From his base at Dering Point, Kelsey explored south and west, abandoning his canoe to travel on foot through open prairie country, sighting wild pigeon, moose, grizzly bears and finally, vast herds of buffalo. Throughout his journeys, Kelsey benefited from the friendship and practical assistance of the First Nations. Ever respectful of the land's aboriginal inhabitants, and eager to learn their languages and customs, Kelsey was viewed more as an ally than a trespasser. When he returned to York Factory in 1692, he was accompanied by a fleet of aboriginal canoes. (Historical records of later years suggest that Kelsey took the time to compile a dictionary of native languages, and to teach his linguistic skills to HBC employees.)
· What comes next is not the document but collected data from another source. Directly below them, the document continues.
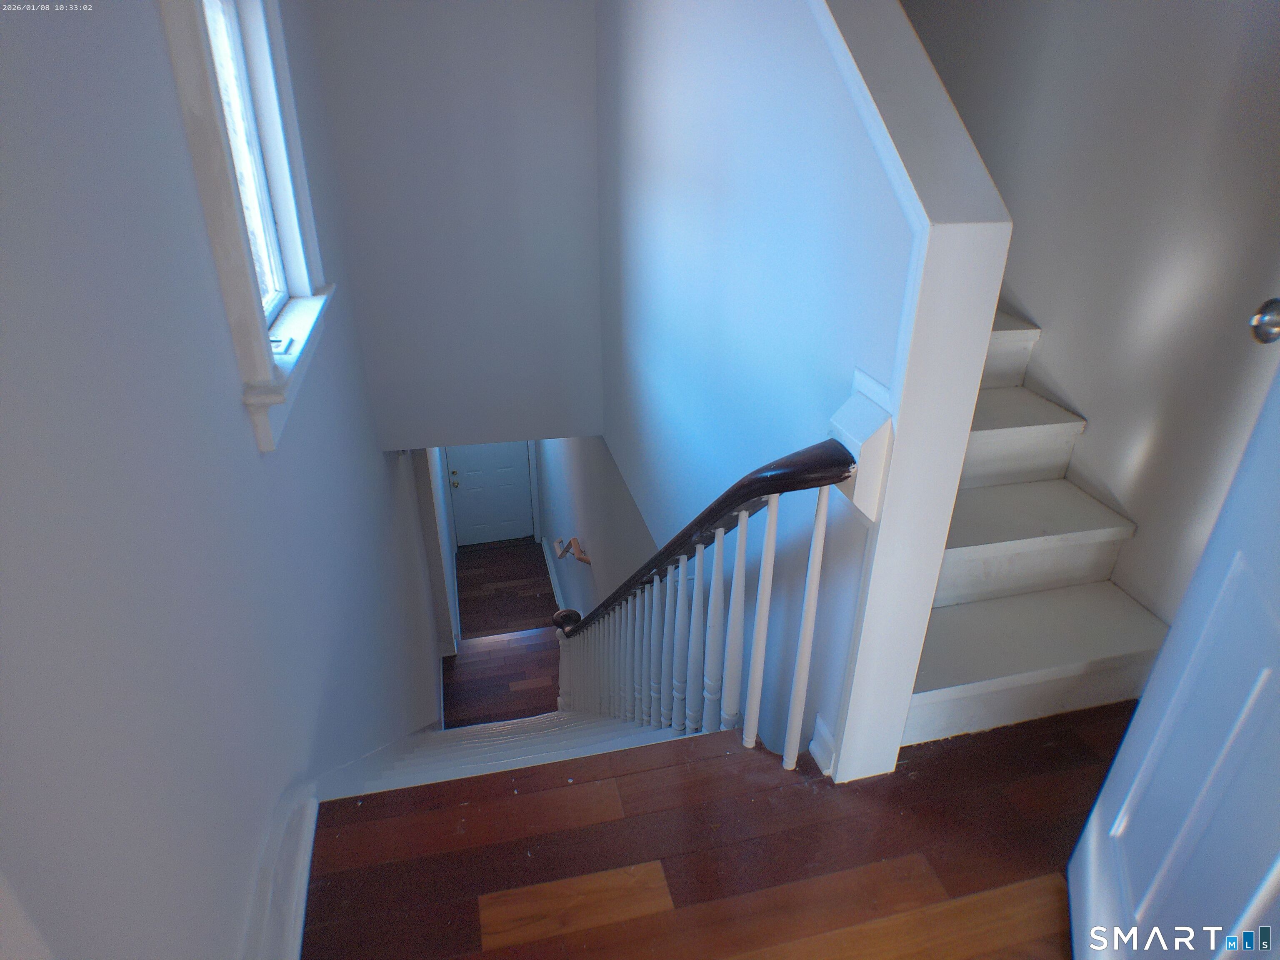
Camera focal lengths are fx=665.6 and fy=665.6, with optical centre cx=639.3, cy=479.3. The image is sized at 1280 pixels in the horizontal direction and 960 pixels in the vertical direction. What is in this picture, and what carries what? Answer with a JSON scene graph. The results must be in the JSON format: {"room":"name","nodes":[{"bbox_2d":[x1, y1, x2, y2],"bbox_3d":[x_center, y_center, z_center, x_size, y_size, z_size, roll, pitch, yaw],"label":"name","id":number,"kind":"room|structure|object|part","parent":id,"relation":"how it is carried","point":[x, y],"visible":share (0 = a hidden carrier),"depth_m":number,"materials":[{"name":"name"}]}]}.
{"room":"staircase","nodes":[
{"label":"staircase","id":0,"kind":"room"},
{"bbox_2d":[0,0,444,959],"bbox_3d":[-1.032,-0.120,2.191,0.143,4.988,7.120,-6,29,-13],"label":"left wall","id":1,"kind":"structure","parent":0,"point":[242,880],"depth_m":0.92,"materials":[{"name":"paint"}]},
{"bbox_2d":[159,0,335,452],"bbox_3d":[-0.878,-0.813,1.406,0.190,1.260,0.861,-6,29,-13],"label":"window","id":2,"kind":"structure","parent":1,"relation":"in","point":[253,332],"depth_m":1.45,"materials":[{"name":"white paint"}]},
{"bbox_2d":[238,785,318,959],"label":"baseboard","id":3,"kind":"structure","parent":1,"relation":"attached to","point":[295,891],"depth_m":1.20,"materials":[{"name":"white paint"}]},
{"bbox_2d":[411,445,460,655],"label":"lower left wall","id":4,"kind":"structure","parent":0,"point":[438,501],"depth_m":5.51,"materials":[{"name":"white paint"}]},
{"bbox_2d":[302,0,603,451],"bbox_3d":[-0.741,-1.437,3.044,1.317,2.857,0.133,-6,29,-13],"label":"upper wall","id":5,"kind":"structure","parent":0,"point":[549,326],"depth_m":3.04,"materials":[{"name":"grey paint"}]},
{"bbox_2d":[446,439,535,546],"bbox_3d":[-1.764,-0.132,7.871,0.917,2.089,0.108,-6,29,-13],"label":"lower door","id":6,"kind":"structure","parent":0,"point":[462,480],"depth_m":8.04,"materials":[{"name":"paint"}]},
{"bbox_3d":[-2.129,-0.022,7.706,0.106,0.140,0.126,-6,29,-13],"label":"doorknob","id":7,"kind":"part","parent":6,"relation":"part of","materials":[{"name":"metal"}]},
{"bbox_2d":[437,536,564,728],"bbox_3d":[-1.158,1.887,6.561,1.814,0.806,4.589,-6,29,-13],"label":"lower floor","id":8,"kind":"structure","parent":0,"point":[539,576],"depth_m":6.64,"materials":[{"name":"brown wood"}]},
{"bbox_2d":[534,436,654,624],"bbox_3d":[-0.486,0.320,5.747,0.157,3.841,6.600,-6,29,-13],"label":"lower stairwell wall","id":9,"kind":"structure","parent":0,"point":[592,514],"depth_m":5.19,"materials":[{"name":"paint"}]},
{"bbox_2d":[540,537,567,611],"bbox_3d":[-0.800,1.640,7.219,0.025,0.486,3.686,-6,29,-13],"label":"baseboard","id":10,"kind":"structure","parent":9,"relation":"attached to","point":[549,566],"depth_m":8.04,"materials":[{"name":"white paint"}]},
{"bbox_2d":[553,536,591,565],"bbox_3d":[-0.513,0.671,5.347,0.170,0.679,1.234,-6,29,-13],"label":"handrail","id":11,"kind":"object","parent":9,"relation":"attached to","point":[581,558],"visible":0.89,"depth_m":5.35,"materials":[{"name":"brown wood"}]},
{"bbox_2d":[308,702,1134,959],"bbox_3d":[0.729,1.160,0.804,2.827,0.258,2.637,-6,29,-13],"label":"wood floor","id":12,"kind":"structure","parent":0,"point":[592,826],"depth_m":1.31,"materials":[{"name":"brown wood"}]},
{"bbox_2d":[325,710,699,799],"bbox_3d":[-0.378,0.929,2.484,1.216,2.003,2.331,-6,29,-13],"label":"staircase","id":13,"kind":"structure","parent":12,"relation":"attached to","point":[549,754],"depth_m":1.99,"materials":[{"name":"white"}]},
{"bbox_2d":[552,439,866,767],"bbox_3d":[0.001,0.439,2.485,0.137,2.293,2.327,-6,29,-13],"label":"stair railing","id":14,"kind":"object","parent":12,"relation":"on","point":[719,555],"visible":0.83,"depth_m":1.66,"materials":[{"name":"wood"}]},
{"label":"baluster","id":15,"kind":"part","parent":14,"relation":"part of","materials":[{"name":"white wood"}]},
{"bbox_3d":[0.119,0.483,1.877,0.040,0.673,0.041,-6,29,-13],"label":"baluster","id":16,"kind":"part","parent":14,"relation":"part of","materials":[{"name":"white wood"}]},
{"bbox_3d":[0.154,0.458,1.787,0.039,0.651,0.041,-6,29,-13],"label":"baluster","id":17,"kind":"part","parent":14,"relation":"part of","materials":[{"name":"white wood"}]},
{"bbox_3d":[0.192,0.421,1.691,0.043,0.686,0.044,-6,29,-13],"label":"baluster","id":18,"kind":"part","parent":14,"relation":"part of","materials":[{"name":"white wood"}]},
{"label":"baluster","id":19,"kind":"part","parent":14,"relation":"part of","materials":[{"name":"white wood"}]},
{"bbox_3d":[0.272,0.353,1.539,0.040,0.674,0.045,-6,29,-13],"label":"baluster","id":20,"kind":"part","parent":14,"relation":"part of","materials":[{"name":"white wood"}]},
{"bbox_3d":[0.356,0.344,1.449,0.035,0.685,0.038,-6,29,-13],"label":"baluster","id":21,"kind":"part","parent":14,"relation":"part of","materials":[{"name":"white wood"}]},
{"bbox_2d":[900,304,1167,750],"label":"staircase","id":22,"kind":"structure","parent":12,"relation":"on","point":[968,662],"depth_m":1.74,"materials":[{"name":"white"}]},
{"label":"step","id":23,"kind":"part","parent":22,"relation":"part of","materials":[{"name":"white"}]},
{"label":"step","id":24,"kind":"part","parent":22,"relation":"part of","materials":[{"name":"white"}]},
{"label":"tread","id":25,"kind":"part","parent":22,"relation":"part of","materials":[{"name":"white"}]},
{"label":"step","id":26,"kind":"part","parent":22,"relation":"part of","materials":[{"name":"white"}]},
{"bbox_2d":[1068,337,1279,959],"bbox_3d":[0.728,0.018,0.533,0.161,1.987,0.842,13,30,21],"label":"white door","id":27,"kind":"structure","parent":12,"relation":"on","point":[1278,864],"depth_m":0.90,"materials":[{"name":"white paint"}]},
{"bbox_2d":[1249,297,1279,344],"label":"door knob","id":28,"kind":"object","parent":27,"relation":"attached to","point":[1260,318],"visible":1,"depth_m":0.89,"materials":[{"name":"silver metal"}]},
{"bbox_2d":[592,0,987,774],"bbox_3d":[0.093,-0.398,2.701,0.134,4.388,3.184,-6,29,-13],"label":"stairwell wall","id":29,"kind":"structure","parent":0,"point":[658,186],"depth_m":1.78,"materials":[{"name":"white paint"}]},
{"bbox_2d":[808,713,837,776],"bbox_3d":[0.433,0.612,1.511,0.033,0.111,0.124,-6,29,-13],"label":"baseboard","id":30,"kind":"structure","parent":29,"relation":"attached to","point":[814,746],"depth_m":1.51,"materials":[{"name":"white paint"}]},
{"bbox_2d":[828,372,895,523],"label":"wall bracket","id":31,"kind":"object","parent":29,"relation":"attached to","point":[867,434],"visible":0.63,"depth_m":1.19,"materials":[{"name":"white"}]},
{"bbox_2d":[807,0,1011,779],"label":"trim","id":32,"kind":"structure","parent":29,"relation":"attached to","point":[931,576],"depth_m":1.17,"materials":[{"name":"white paint"}]},
{"bbox_2d":[902,0,1279,631],"bbox_3d":[1.254,-1.364,1.812,0.133,4.473,4.592,-6,29,-13],"label":"right wall","id":33,"kind":"structure","parent":0,"point":[1244,165],"depth_m":1.74,"materials":[{"name":"paint"}]}
]}

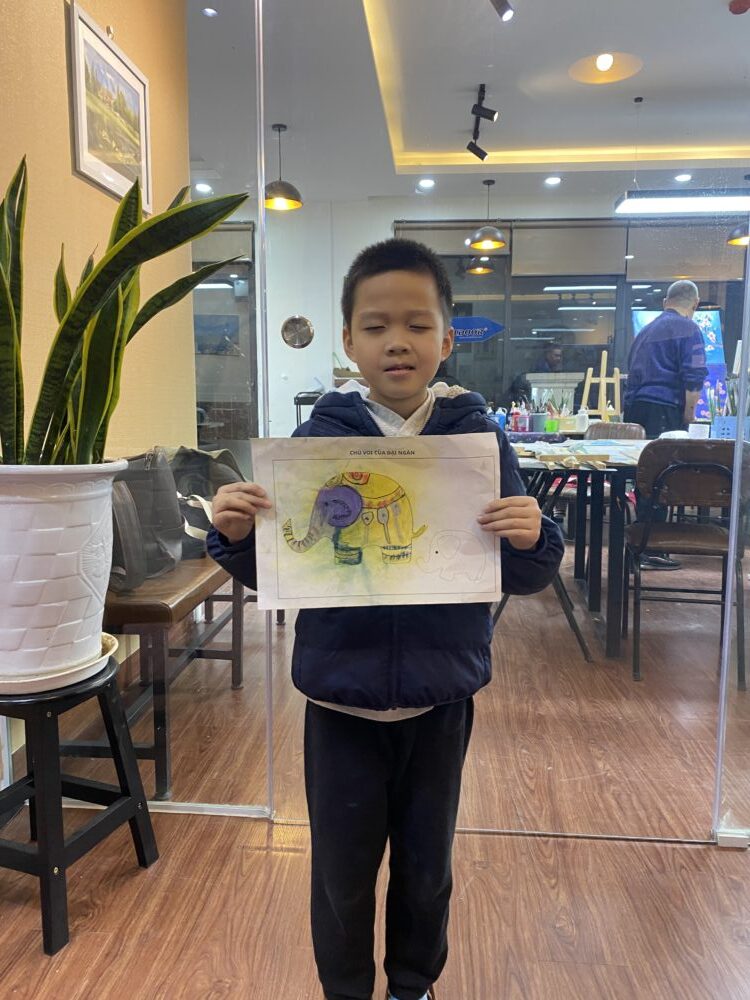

As spectacular and significant as it appears today, Kelsey's prairie trade mission was actually an exception to 17th and early 18th century Hudson's Bay Company policy. Until rival fur traders began to threaten its monopoly, the HBC showed little interest in finding out what lay beyond its York bayside posts. Kelsey's discoveries in the interior were of only passing interest to Company officers, who failed to publish his findings or apply his new-found information to contemporary maps; some even discredited his exploits, charging that he had acted independently and without Company sanction. Apparently untroubled by his underwhelming reception, Kelsey accepted a mere £30 "gratuity" in return for 2 years of exploration, and settled into life as an HBC administrator, rising through its ranks to become the company's Governor in 1718.